**STATED TASK 1:**
Answer these questions from the strategy advice text:
(a) According to the company's lawyer, how will the bank respond if the company stops making deposits?
(b) What does the text call the company's biggest risk?
(c) In the acquisition situation, how should the company be positioned after rebranding?
**STATED TASK 2:** In the strategy advice text, reproduce the passage from "Category Archives: Strategy" to "vendors. How are your relations with your bank?" word for word.
**STATED TASK 3:** Extend the strategy advice text, picking up right after its final sentence.

**EXTRACTED TEXT:**
◇ ◇ ◇ ◇ ◇

Category Archives: Strategy

How Are Your Relations with Your Bank? Seven Points

Situation: A CEO’s company is short of cash to make a scheduled payment against a line of credit. They have been notified that if the payment isn’t made, the bank will transfer cash from the company’s checking account to satisfy the payment. This would compromise their ability to meet payroll and pay vendors. How are your relations with your bank?

Advice from the CEOs:

  • What the company needs is time, so that they can pay down the line of credit from cash flow. It is best to compartmentalize any discomfort with this situation. Remember that any bank action generally takes time.
  • Advice from the company’s lawyer is that if they stop making deposits, the bank will notice and react negatively. Given that the current interest rate on the line is low, a negative reaction from the bank could lead to an increase in the rate.
  • The company has a bargaining chip. The bank does not want to show the company’s line as delinquent. If they admit that a delinquency exists, it puts them in a bad place.
  • Develop a contingency plan to guard against the company’s biggest risk – inability to make payroll. Assure that this can be covered.
  • Use checks paid by customers to move a portion of company assets to another bank.
  • Secure a new line of credit with another bank to cover credit needs, including salary coverage if the current bank acts adversely.
  • Assure that any conversations with the bank are documented in letters to the company’s contact at the bank.

How Do You Prepare for a Potential Acquisition? Three Areas of Focus

Situation: A CEO has been approached about a potential acquisition of his company. The offer was a surprise, and the team within the company is split on whether they are interested in a sale. They are currently very happy with what they do. How do you prepare for a potential acquisition?

Advice from the CEOs:

  • How does a company best position itself in advance of discussions?
    • Rebrand the company to boost the value proposition. Make what the company does best the focus of its value proposition. Position the company as the “experts” in this area.
    • Look at a series of possible scenarios that could develop and determine who on the team can best contribute each scenario. This will help to evaluate the implications of each scenario and to rank them in terms of favorability on the company’s terms. It will also help to quickly exclude certain scenarios if they come up during discussions with acquirers.

◇ ◇ ◇ ◇ ◇

**DATASET CONTENT:**
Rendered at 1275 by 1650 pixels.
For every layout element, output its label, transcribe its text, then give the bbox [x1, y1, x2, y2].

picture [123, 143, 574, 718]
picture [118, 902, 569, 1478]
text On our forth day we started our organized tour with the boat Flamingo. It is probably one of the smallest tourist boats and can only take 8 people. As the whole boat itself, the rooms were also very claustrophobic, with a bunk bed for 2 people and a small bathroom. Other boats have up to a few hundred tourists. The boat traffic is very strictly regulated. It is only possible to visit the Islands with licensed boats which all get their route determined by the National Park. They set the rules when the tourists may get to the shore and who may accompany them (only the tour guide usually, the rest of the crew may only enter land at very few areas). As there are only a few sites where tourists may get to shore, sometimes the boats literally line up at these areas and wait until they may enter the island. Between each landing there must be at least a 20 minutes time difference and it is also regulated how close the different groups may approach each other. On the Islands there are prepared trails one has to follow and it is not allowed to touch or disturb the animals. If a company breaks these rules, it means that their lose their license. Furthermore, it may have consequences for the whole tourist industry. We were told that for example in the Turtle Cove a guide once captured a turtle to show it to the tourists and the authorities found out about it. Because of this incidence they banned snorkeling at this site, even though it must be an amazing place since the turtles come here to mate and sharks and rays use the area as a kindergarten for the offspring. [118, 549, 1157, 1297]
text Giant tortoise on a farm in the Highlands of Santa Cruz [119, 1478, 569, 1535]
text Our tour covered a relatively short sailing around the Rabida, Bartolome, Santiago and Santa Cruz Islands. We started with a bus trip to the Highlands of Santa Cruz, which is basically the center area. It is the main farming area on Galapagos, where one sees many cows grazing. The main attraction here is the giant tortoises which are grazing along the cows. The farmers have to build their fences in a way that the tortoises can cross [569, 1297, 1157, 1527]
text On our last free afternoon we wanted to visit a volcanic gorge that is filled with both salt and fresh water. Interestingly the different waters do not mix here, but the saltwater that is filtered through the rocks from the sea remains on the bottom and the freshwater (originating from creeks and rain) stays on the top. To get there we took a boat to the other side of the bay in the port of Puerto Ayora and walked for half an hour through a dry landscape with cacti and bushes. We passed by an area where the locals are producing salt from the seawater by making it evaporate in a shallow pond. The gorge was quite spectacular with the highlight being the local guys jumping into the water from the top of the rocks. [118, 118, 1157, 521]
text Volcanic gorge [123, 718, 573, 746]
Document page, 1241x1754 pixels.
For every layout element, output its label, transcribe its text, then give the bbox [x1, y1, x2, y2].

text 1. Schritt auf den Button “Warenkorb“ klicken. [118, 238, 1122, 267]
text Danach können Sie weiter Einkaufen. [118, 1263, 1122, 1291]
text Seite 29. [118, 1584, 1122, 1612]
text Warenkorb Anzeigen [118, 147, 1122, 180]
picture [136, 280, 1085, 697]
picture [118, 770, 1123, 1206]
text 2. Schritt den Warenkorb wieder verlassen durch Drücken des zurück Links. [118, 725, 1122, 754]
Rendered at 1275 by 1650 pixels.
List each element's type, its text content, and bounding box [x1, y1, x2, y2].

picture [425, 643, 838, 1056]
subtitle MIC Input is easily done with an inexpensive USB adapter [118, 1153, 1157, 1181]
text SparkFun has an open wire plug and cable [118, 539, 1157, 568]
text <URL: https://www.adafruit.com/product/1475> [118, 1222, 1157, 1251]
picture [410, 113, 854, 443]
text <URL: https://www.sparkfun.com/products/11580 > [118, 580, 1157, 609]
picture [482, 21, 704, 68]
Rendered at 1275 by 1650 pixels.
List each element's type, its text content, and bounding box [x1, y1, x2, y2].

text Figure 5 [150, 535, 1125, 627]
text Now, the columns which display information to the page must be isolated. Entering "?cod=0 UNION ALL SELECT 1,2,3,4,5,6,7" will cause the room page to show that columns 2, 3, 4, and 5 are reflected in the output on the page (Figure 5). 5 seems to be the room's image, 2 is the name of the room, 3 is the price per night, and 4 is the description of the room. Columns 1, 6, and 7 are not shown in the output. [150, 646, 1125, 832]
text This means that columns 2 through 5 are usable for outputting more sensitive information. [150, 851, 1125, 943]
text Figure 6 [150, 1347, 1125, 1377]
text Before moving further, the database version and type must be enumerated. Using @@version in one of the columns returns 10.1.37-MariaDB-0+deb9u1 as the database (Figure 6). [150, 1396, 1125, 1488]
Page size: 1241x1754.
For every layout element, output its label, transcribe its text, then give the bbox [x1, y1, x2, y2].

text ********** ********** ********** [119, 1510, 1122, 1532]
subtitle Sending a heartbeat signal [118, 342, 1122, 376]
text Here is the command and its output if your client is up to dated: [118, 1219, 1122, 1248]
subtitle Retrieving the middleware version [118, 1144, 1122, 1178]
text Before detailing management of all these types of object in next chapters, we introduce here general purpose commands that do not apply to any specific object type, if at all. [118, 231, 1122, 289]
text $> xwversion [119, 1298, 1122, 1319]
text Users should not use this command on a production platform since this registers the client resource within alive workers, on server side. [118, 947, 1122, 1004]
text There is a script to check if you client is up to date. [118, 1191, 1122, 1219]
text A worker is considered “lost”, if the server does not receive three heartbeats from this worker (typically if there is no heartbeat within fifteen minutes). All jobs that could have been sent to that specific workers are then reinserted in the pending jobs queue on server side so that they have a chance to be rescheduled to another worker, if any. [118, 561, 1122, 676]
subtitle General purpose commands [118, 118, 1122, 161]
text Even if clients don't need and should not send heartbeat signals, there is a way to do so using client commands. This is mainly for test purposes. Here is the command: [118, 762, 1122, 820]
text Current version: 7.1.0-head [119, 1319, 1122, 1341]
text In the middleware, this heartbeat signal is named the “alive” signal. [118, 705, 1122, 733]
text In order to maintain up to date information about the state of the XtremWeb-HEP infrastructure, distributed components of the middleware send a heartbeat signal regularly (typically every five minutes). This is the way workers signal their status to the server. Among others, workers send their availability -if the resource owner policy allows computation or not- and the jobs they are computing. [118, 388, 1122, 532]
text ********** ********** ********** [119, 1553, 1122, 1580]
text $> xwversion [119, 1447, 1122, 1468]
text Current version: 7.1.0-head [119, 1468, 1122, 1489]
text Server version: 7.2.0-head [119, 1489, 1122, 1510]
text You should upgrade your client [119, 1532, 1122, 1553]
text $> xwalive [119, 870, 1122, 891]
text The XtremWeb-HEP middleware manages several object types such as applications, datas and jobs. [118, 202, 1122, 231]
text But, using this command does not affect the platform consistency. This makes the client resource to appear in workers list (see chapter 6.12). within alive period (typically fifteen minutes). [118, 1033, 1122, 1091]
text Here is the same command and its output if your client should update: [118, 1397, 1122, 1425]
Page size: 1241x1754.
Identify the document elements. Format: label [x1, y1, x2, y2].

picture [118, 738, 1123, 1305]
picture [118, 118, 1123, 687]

◇ ◇ ◇ ◇ ◇

**TASK ANSWER 1:**
(a) The bank will notice and react negatively.
(b) Inability to make payroll.
(c) As the "experts" in what the company does best.

**TASK ANSWER 2:**
Category Archives: Strategy

How Are Your Relations with Your Bank? Seven Points

Situation: A CEO’s company is short of cash to make a scheduled payment against a line of credit. They have been notified that if the payment isn’t made, the bank will transfer cash from the company’s checking account to satisfy the payment. This would compromise their ability to meet payroll and pay vendors. How are your relations with your bank?

**TASK ANSWER 3:**
  • What research should the company conduct on the acquirer?
    • Do a deep dive into the potential acquirer. Research is simplified if the acquirer is public. Go online and look at their SEC and public filings. Look at their revenue trend as well as their profitability or losses.
    • What is the acquirer’s history of acquisitions? Interview people from companies that they have purchased.
    • Don’t pitch anything to the acquirer until you understand what they want to buy – this is critical so that the company positions itself well.
  • What is the best approach to take once the conversation starts?
    • Quick first step – send the company’s financials to the acquirer with a 3-year projection. Ask them, based on this, for a price range that they would consider for the company. If the range is outside of expectations, the conversation is over.
    • Determine whether this looks like a strategic vs. a financial buy. A strategic buy yields a higher price.
    • Cut a deal structure with a bonus tied to success post acquisition. This means a reasonable upfront payment with big payments for future success. This creates golden handcuffs to motivate the company’s staff to stay post-acquisition.
    • There should be multiple options on table – addressing both financial considerations and the future of team.
    • Always be ready to say no!

How Do You Create and Communicate Urgency? Seven Solutions

Situation: A CEO perceives that the company has a conflict between performance and planned timelines. Of concern is performance against key metrics like pipeline performance and closing new business. A sense of urgency isn’t present. How do you create and communicate urgency?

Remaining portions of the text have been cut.